The family of Hernandez's victim, Jamie Gough, was informed of the killer's passing earlier this year. Despite how his actions hurt them, they said that they had not wished to see him die or get hurt.

"That was very shocking for us," Jorge Gough said. "We were not expecting that at all. We've been hurt. We don't want to see anyone die or hurt like that. Even though we went through what we went through, we were not happy to hear that Michael Hernandez was dead in jail."
Hernandez and Gough were students at Southwood Middle School in Palmetto Bay, Florida, at the time of the incident. Hernandez lured Gough into a bathroom where he stabbed his classmate with a knife over 40 times and slit his throat. He later told police that he went to class afterward with the knife stowed in a "hidden compartment" of his backpack.

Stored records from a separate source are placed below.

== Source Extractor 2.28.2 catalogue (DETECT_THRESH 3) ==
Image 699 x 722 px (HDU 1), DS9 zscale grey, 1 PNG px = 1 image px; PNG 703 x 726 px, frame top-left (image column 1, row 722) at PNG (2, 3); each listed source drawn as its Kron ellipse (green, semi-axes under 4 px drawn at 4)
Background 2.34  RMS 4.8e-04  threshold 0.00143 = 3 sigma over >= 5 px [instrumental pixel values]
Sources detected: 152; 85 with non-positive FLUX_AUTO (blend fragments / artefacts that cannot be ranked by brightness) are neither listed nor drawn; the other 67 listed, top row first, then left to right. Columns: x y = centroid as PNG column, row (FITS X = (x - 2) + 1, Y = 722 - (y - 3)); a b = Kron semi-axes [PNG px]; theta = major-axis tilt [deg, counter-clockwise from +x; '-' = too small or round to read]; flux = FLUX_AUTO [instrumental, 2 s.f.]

Four years later, he was found guilty of first-degree murder and given a life sentence. Following a 2016 Supreme Court ruling that banned life sentences for minors, Hernandez's case was successfully retried and he was sent back to prison, where he remained until his death this year. During this time, his interest in macabre subjects like serial killers was brought to light.
"I couldn't stop crying, it was very sad," Maria Gough, the mother of Jamie, said to Local10.com after Hernandez's death. "I have hope in my mind, my heart, that I'm gonna see him [her son] one day and that's my strength."
"I have always felt that Michael Hernandez's family were also Michael's victims," Katherine Fernandez Rundle, state attorney for Miami-Dade County, said after his passing. "Upon his conviction, Michael Hernandez's family was also scarred by Michael's actions. My sympathies to both families."